Я обвел взглядом квартиру — если обратиться к образному языку моей родины, она похожа на лавовое поле. Ничто не выделялось на пепельно-сером, сплошные пепельно-серые формы.

Нужен красный. Множество оттенков красного. И поваренной книги у меня не было, пока я не провел полчаса у Одиль, читая «Виллидж войс»[82]. Метра три гастрономической порнографии заглотал.

Мясные и рыбные блюда.

Супы и десерты.

Я изучил «Лучшие в мире сладости», «Лучшие в мире рецепты пасты», начал выставлять им оценки по пятибалльной системе и тотчас поймал себя на ранее не наблюдавшемся отвращении к блюдам с помидорами. Помидоры, сказал я конфорке, нужно есть сырыми, свежими, лучше всего прямо с куста, потому что, продолжал я, уже обращаясь к стулу, где она скоро будет сидеть, — потому что есть особенный запах, который подобно нашим астральным телам на какое-то время сохраняется и после отрыва от ветви жизни, запах, составляющий суть помидора.

В книжке про пасту нашлось несколько рецептов блинчиков. Но блинчики — блюдо тяжелое, а эта трапеза должна быть легкой. Пять звездочек я присудил spaghetti al caviale, разумеется из-за русской икры, а еще из-за сливок. Слабость к сливкам я целых полгода успешно в себе подавлял, но однажды в жизни, наверное, приходит черед трапезы, которая не останавливается ни перед какими расходами, даром что Другой или Другая вовсе их не замечает. Экспансия души и тела! Я видел перед собою нежное блюдо, скользящее сквозь шлюз прелестных губ (к каким только образам не влечет человека любовь), чтобы затем попасть на кончик языка и проследовать дальше внутрь упомянутого совершенства.

С другой стороны, есть ведь еще и мусс из лосося и авокадо, есть запеченный во фритюре козий сыр, приправленный соусом и миндальной стружкой, есть прохладная дыня, н-да, на рецепты тысяч лучших закусок потребуется еще день. И все время: губки, сомкнувшиеся вокруг этой вилки, — нет, я конечно же должен раздобыть приборы получше, сервиз покрасивее и скатерть отменного качества. Чему только не учит влюбленность — к примеру, немножко разбираться в тканях.

И вот на третий день моего нового пробуждения я вместе с разными продавцами разворачивал и щупал провансальские хлопчатобумажные скатерти с узором из лилий, навеянным Индией, гладил пальцами авиньонский шелк и лен, ставил вазу из сервиза «Opaque dubarradure Minés» на голубые, розовые, желтые скатерти. Скандинавские винные бокалы — итог четвертого дня. На пятый день я обнаружил, что стул, на котором она будет сидеть, никак не подходит к ее прелестным изгибам, а обои за спиной совершенно не гармонируют с ее темными волосами. И я научился клеить обои. Когда свежие легкие обои были на стенах, оказалось, что недостает искусства. А раз недостает искусства, нужна и музыка.
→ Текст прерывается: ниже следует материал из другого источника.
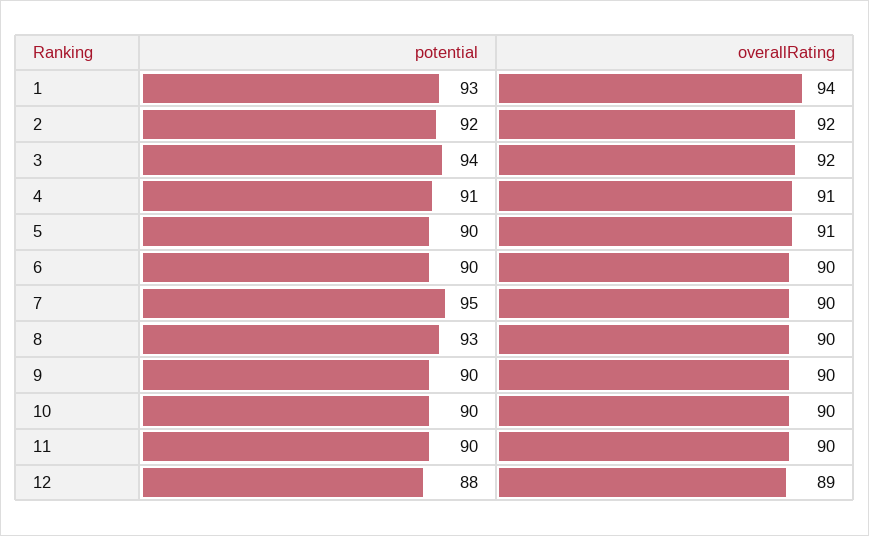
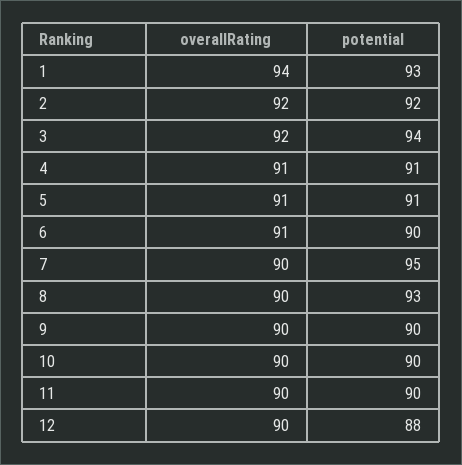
  {
    "potential": {
      "1": 93,
      "2": 92,
      "3": 94,
      "4": 91,
-     "5": 90,
+     "5": 91,
      "6": 90,
      "7": 95,
      "8": 93,
      "9": 90,
      "10": 90,
      "11": 90,
      "12": 88
    },
    "overallRating": {
      "1": 94,
      "2": 92,
      "3": 92,
      "4": 91,
      "5": 91,
-     "6": 90,
+     "6": 91,
      "7": 90,
      "8": 90,
      "9": 90,
      "10": 90,
      "11": 90,
-     "12": 89
+     "12": 90
    }
  }

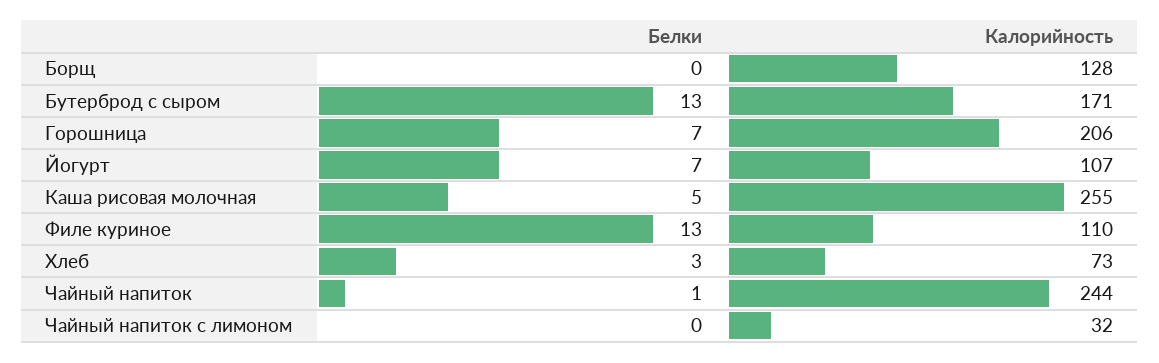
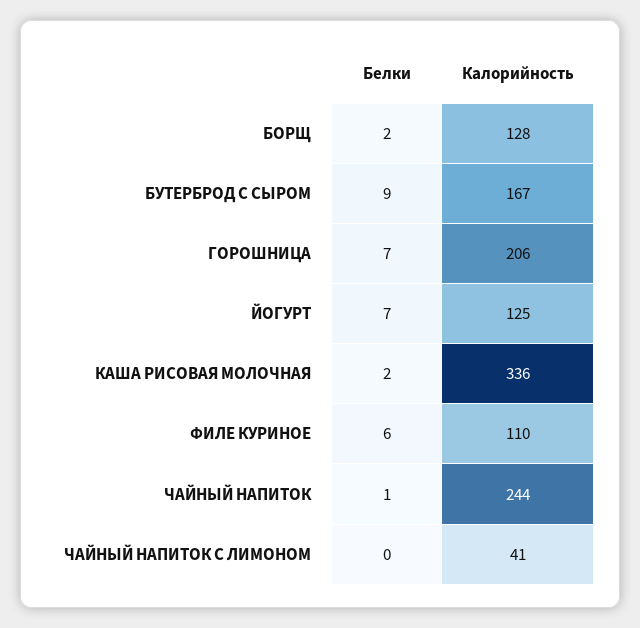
  {
    "Белки": {
-     "Борщ": 0,
+     "Борщ": 2,
-     "Бутерброд с сыром": 13,
+     "Бутерброд с сыром": 9,
      "Горошница": 7,
      "Йогурт": 7,
-     "Каша рисовая молочная": 5,
+     "Каша рисовая молочная": 2,
-     "Филе куриное": 13,
+     "Филе куриное": 6,
-     "Хлеб": 3,
      "Чайный напиток": 1,
      "Чайный напиток с лимоном": 0
    },
    "Калорийность": {
      "Борщ": 128,
-     "Бутерброд с сыром": 171,
+     "Бутерброд с сыром": 167,
      "Горошница": 206,
-     "Йогурт": 107,
+     "Йогурт": 125,
-     "Каша рисовая молочная": 255,
+     "Каша рисовая молочная": 336,
      "Филе куриное": 110,
-     "Хлеб": 73,
      "Чайный напиток": 244,
-     "Чайный напиток с лимоном": 32
+     "Чайный напиток с лимоном": 41
    }
  }

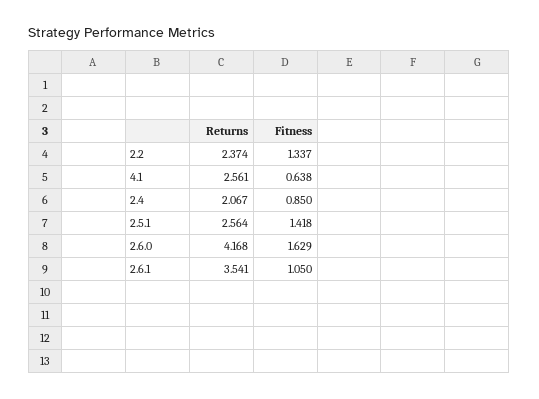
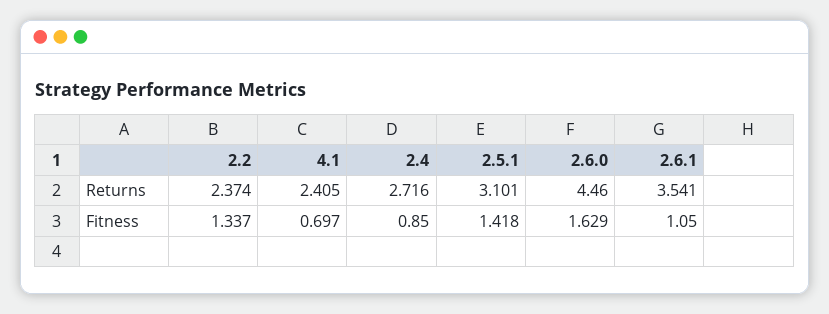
  {
    "Returns": {
      "2.2": 2.374,
-     "4.1": 2.561,
+     "4.1": 2.405,
-     "2.4": 2.067,
+     "2.4": 2.716,
-     "2.5.1": 2.564,
+     "2.5.1": 3.101,
-     "2.6.0": 4.168,
+     "2.6.0": 4.46,
      "2.6.1": 3.541
    },
    "Fitness": {
      "2.2": 1.337,
-     "4.1": 0.638,
+     "4.1": 0.697,
      "2.4": 0.85,
      "2.5.1": 1.418,
      "2.6.0": 1.629,
      "2.6.1": 1.05
    }
  }

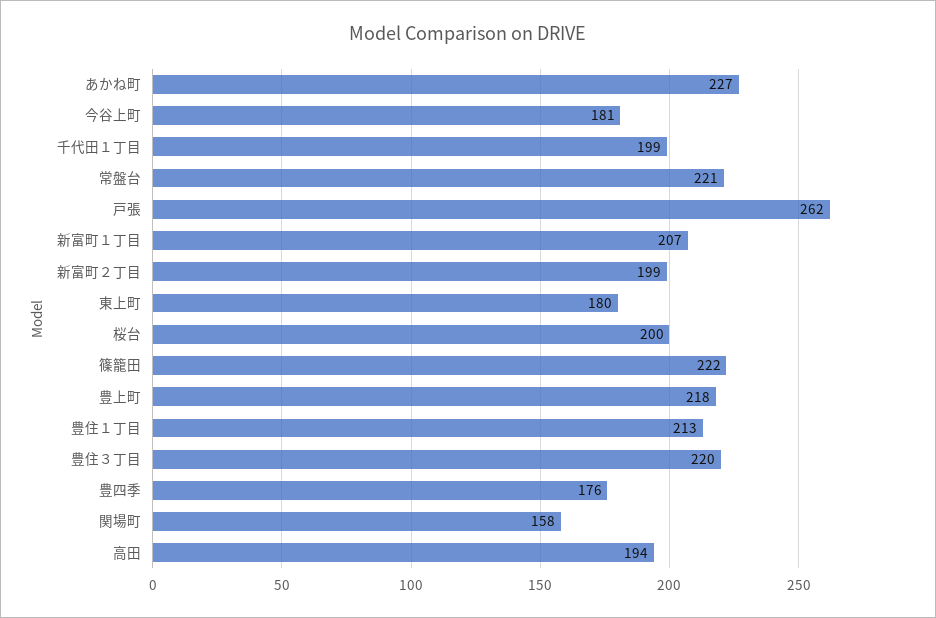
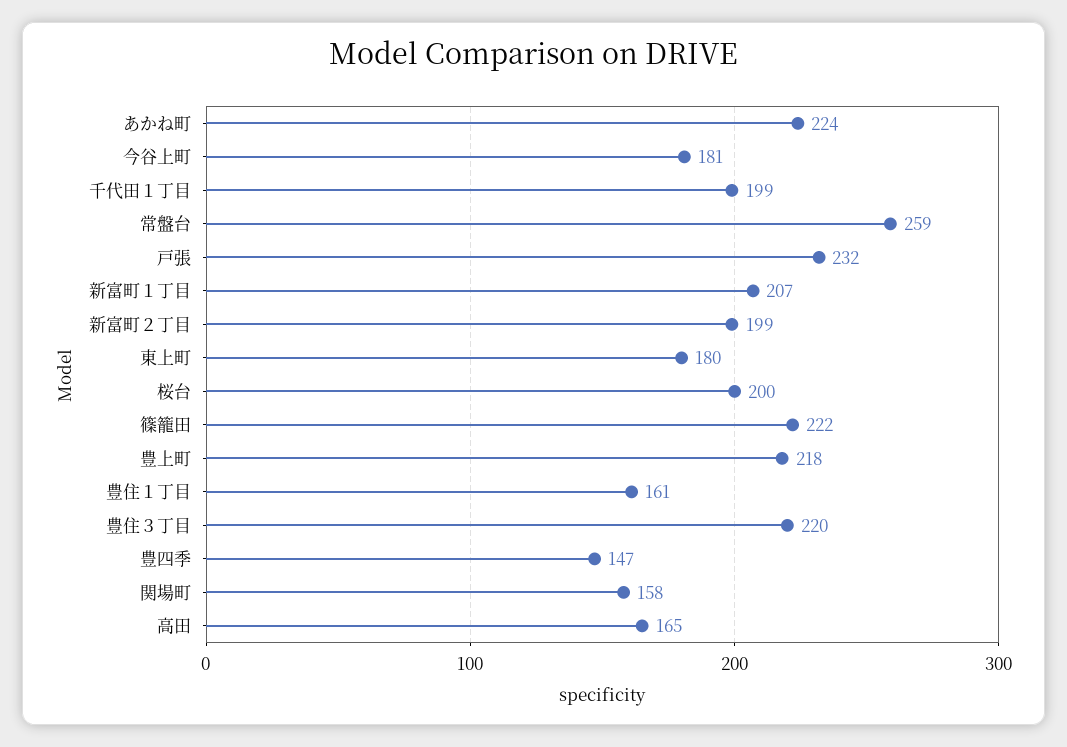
  {
-   "あかね町": 227,
+   "あかね町": 224,
    "今谷上町": 181,
    "千代田１丁目": 199,
-   "常盤台": 221,
+   "常盤台": 259,
-   "戸張": 262,
+   "戸張": 232,
    "新富町１丁目": 207,
    "新富町２丁目": 199,
    "東上町": 180,
    "桜台": 200,
    "篠籠田": 222,
    "豊上町": 218,
-   "豊住１丁目": 213,
+   "豊住１丁目": 161,
    "豊住３丁目": 220,
-   "豊四季": 176,
+   "豊四季": 147,
    "関場町": 158,
-   "高田": 194
+   "高田": 165
  }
Влюбленность, судя по всему, уже не тайна. Говорят, ее вызывают те же химические вещества, что содержатся и в шоколаде. Стало быть, точка, и хватит об этом? Нет. Если у клеток плоти есть крышки, то теперь все они сняты, впущен свежий воздух, я стал вдвое легче, любой поступок имел мотив, и этим мотивом была Она, Другая.

О эти любовные приготовления!

И реальность любви: при первом свидании она ужасно смущалась и заявила, что свое тело забыла дома. Ведь и так сколько всего пришлось нести. Во второй раз она захватила только свое тело и не отдала его мне — «как же я доберусь до дома?». А вот на третий раз она, моя ноябрьская возлюбленная с голубой жилкой в паху, была в полном составе. Такова она и сейчас, Жюльетта, когда зажжена вечерняя лампа, очки на носу и я в вечной робости ласки провожу самыми кончиками пальцев по берегам ее плоти. А потом мы лежим, ураган дыхания стихает, приходит ночь.


Дорогой папа!

Священный ли текст, нет ли, но вот тебе продолжение:

Оно восходит над гребнями гор

И озаряет города и веси,

Приходит от чудесных берегов,

Где зеленели пышно кущи рая,

Дарует старцам пылкость жизненных желаний

И радует детишек уповеньем.

Там есть еще несколько строф. Позови их, и они придут.

Пьетюр


Когда начинаешь новые дела, очень полезно побывать в уже существующих организациях и воспользоваться их опытом и устройством, не считая, однако, все это непреложной истиной. Все организации — подобно так называемым реальностям — текучи. Ничего прочного нет, ты создаешь свой собственный мир. Поэтому я вместе с правительством пригласил и директора-распорядителя Кооперативного союза. Посетив «Биврёст» — «Школу трясущейся дороги»[83] на севере страны, — я хорошо изучил осьминожьи щупальца Кооперативного союза и его власть над обществом. Ведь Кооперативный союз называли «нашим крупнейшим кооперативным движением» — он владел огромными холодильниками, имел собственное пароходство, конторы в Лондоне, в Роттердаме. Ему принадлежали турбюро, страховые компании, кофеобжарочные фабрики и т. д. Будь моей жизненной целью создание собственного дела, я бы не стал привлекать правительство, но мне не хотелось лезть в важные персоны — я ведь только играл в предпринимателя. Играл и получал удовольствие от культовых обрядов бизнеса, от манеры выражаться, от мифов, с удовольствием наблюдал, как они сливаются воедино. Я получал удовольствие, глядя, как в преддверии очередных выборов наш министр по делам культов (ранее — дорог и водного транспорта) отращивал новые зубы во время поездок в Париж, которые в отчетах по командировочным расходам фигурировали теперь под рубрикой «экуменические формы сотрудничества в церквах будущего», тогда как раньше — под рубрикой «возможности коммуникативных изменений». Все было игрой, пока однажды один из документов не вернулся ко мне в контору — со штемпелем «Refoulé».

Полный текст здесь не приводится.